Dawn, noon and dewfall! Bluebird and robin
Up and at it airly, and the orchard-blossoms bobbin'!
Peekin' from the winder, half-awake, and wishin'
I could go to sleep agin as well as go a-fishin'!
II.
On the apern o' the dam, legs a-danglin' over,
Drowsy-like with sound o' worter and the smell o' clover:
Fish all out a visitin'—'cept some dratted minnor!
Yes, and mill shet down at last and hands is gone to dinner.
III.
Trompin' home acrost the fields: Lightnin'-bugs a-blinkin'
In the wheat like sparks o' things feller keeps a-thinkin':—
Mother waitin' supper, and the childern there to cherr me!

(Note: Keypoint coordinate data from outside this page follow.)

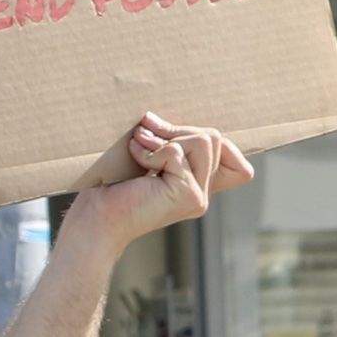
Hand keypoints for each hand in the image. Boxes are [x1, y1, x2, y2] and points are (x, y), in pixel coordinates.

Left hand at [74, 116, 251, 243]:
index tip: (168, 142)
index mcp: (198, 188)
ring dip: (165, 138)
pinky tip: (135, 159)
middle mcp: (203, 196)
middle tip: (145, 136)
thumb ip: (166, 143)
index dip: (214, 142)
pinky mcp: (188, 195)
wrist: (96, 217)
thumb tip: (155, 119)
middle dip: (177, 130)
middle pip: (215, 138)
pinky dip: (151, 150)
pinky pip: (177, 152)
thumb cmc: (113, 186)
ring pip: (204, 141)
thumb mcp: (147, 157)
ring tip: (139, 147)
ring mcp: (198, 197)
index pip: (240, 167)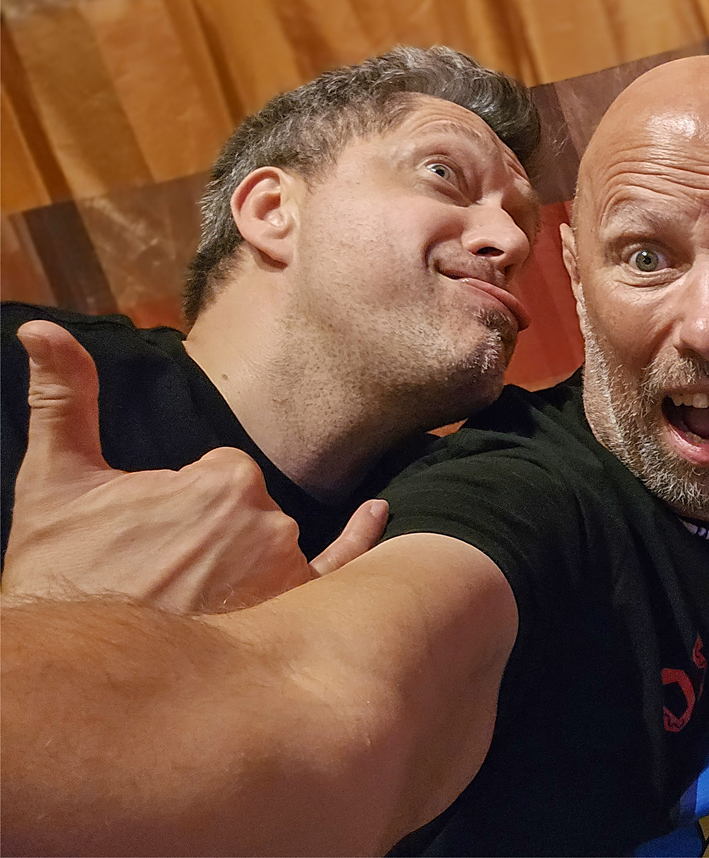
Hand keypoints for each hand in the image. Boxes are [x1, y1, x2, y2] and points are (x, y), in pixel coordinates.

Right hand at [3, 321, 386, 612]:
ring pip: (275, 542)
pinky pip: (342, 568)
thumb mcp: (54, 480)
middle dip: (209, 531)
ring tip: (186, 597)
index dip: (180, 502)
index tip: (146, 533)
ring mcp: (288, 574)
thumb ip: (63, 397)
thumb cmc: (60, 575)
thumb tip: (41, 327)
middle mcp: (269, 523)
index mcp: (225, 481)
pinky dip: (361, 539)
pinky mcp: (296, 615)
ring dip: (243, 558)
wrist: (72, 673)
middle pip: (249, 509)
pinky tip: (376, 511)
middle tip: (157, 571)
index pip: (222, 472)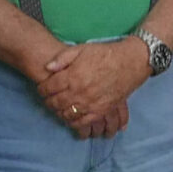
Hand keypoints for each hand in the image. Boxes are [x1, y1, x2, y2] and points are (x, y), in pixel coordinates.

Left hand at [35, 40, 149, 137]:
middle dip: (48, 102)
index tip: (42, 88)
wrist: (130, 62)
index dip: (42, 89)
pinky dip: (73, 122)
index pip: (49, 88)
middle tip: (47, 99)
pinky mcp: (101, 110)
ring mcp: (90, 103)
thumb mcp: (82, 49)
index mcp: (73, 76)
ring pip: (66, 113)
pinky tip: (71, 117)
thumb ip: (63, 58)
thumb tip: (48, 68)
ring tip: (58, 107)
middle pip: (55, 102)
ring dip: (59, 112)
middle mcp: (79, 92)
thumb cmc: (106, 54)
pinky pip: (82, 122)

And fiddle on the kitchen-wall a-jist a-eechin' fer me!
NESSMUK.
I hail thee, Nessmuk, for the lofty tone
Yet simple grace that marks thy poetry!
True forester thou art, and still to be,
Even in happier fields than thou hast known.
Thus, in glad visions, glimpses am I shown
Of groves delectable—"preserves" for thee—
Ranged but by friends of thine—I name thee three:—
First, Chaucer, with his bald old pate new-grown
With changeless laurel; next, in Lincoln-green,
Gold-belted, bowed and bugled, Robin Hood;
And next, Ike Walton, patient and serene:
These three, O Nessmuk, gathered hunter-wise,
Are camped on hither slopes of Paradise
To hail thee first and greet thee, as they should.